UNA RISORSA SPRECATA
Quindi, una ricchezza, quella dei donatori stranieri, spesso sprecata. A studiarne a lungo le dinamiche e le modalità è la dottoressa Annamaria Fantauzzi, ricercatrice e docente di Antropologia medica e culturale all’Università di Torino. «Il senso di sdebitamento all’accoglienza da parte degli stranieri che donano il sangue è reale – spiega Annamaria Fantauzzi – C’è effettivamente la volontà di essere proattivi in un paese che non è il proprio e che accoglie, questo aumenta poi la sensazione di essere parte di una comunità, quella italiana, e di conseguenza stimola una maggiore integrazione».
La professoressa spiega poi come nella comunità di religione musulmana la pratica della donazione sia particolarmente accolta. «Chiunque uccida un uomo sarà come se avesse ucciso l’umanità intera, questo recita la quinta Sura del Corano. La donazione fa parte dei buoni consigli della legge coranica per fare del bene comune». Il dono del sangue diventa così un atto civico oltre che religioso e, in un paese straniero, di sdebitamento per l’accoglienza.
«Nella cultura islamica il sangue è carico di un’evidente dicotomia: è sostanza halal (lecita) quando è invisibile, cioè contenuto nel corpo, perché rappresenta l’energia e il veicolo della vita; diventa haram (impura), soprattutto quando è visibile e fuoriesce dal corpo (emorragia, deflorazione, rituali sacrificali, macellazione della carne, ciclo mestruale)», sottolinea Annamaria Fantauzzi. E aggiunge: «Nella donazione il sangue si connota come sostanza halal, quando attraversa una canula e quindi non entra in contatto con l’esterno e con ciò che può contaminarlo».
Nelle sue ricerche Fantauzzi ha riscontrato però un’altra difficoltà, quella dell’accettazione da parte degli italiani della “donazione straniera”. In sostanza, secondo l’antropologa, gli italiani che si trovano di fronte a un’immigrato che dona il proprio sangue fanno fatica ad accettarlo perché non vogliono sentire riconoscenza verso uno straniero. «C’è una difficoltà nell’accettare che un immigrato doni il suo sangue, perché quella persona non sarà più solamente un corpo che lavora ma qualcosa in più. Gli immigrati che donano hanno una percezione dell’appartenenza alla cittadinanza maggiore, il passaggio del sangue simbolicamente rappresenta un legame di unione, di fratellanza».

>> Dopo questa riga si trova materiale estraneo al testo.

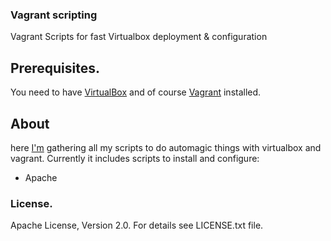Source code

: ### Vagrant scripting
Vagrant Scripts for fast Virtualbox deployment & configuration

## Prerequisites.

You need to have [VirtualBox](https://www.virtualbox.org/wiki/Downloads) and
of course [Vagrant](https://www.vagrantup.com/downloads.html) installed.

## About
here [I'm](http://www.herde.com) gathering all my scripts to do automagic things with virtualbox and vagrant.
Currently it includes scripts to install and configure:

- Apache


### License.
Apache License, Version 2.0.
For details see LICENSE.txt file.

Ecco che la donazione del sangue da parte dei cittadini immigrati può essere letta come «una ricchezza, condivisione di valori tra individui che, senza distinzioni, si riconoscono semplicemente nel ruolo di donatori». Per questo, secondo l’antropologa, coinvolgere gli immigrati presenti in Italia nella donazione di sangue significa «considerare anche l’eventualità che possano essere loro stessi ad avere bisogno di sangue e permettere loro di diventare consapevoli dei servizi e delle opportunità che il territorio offre e del modo in cui possono goderne. Ma perché questo avvenga, occorre superare molti ostacoli, una sfida a cui sono chiamate le istituzioni, così come le associazioni del settore e le stesse comunità di immigrati».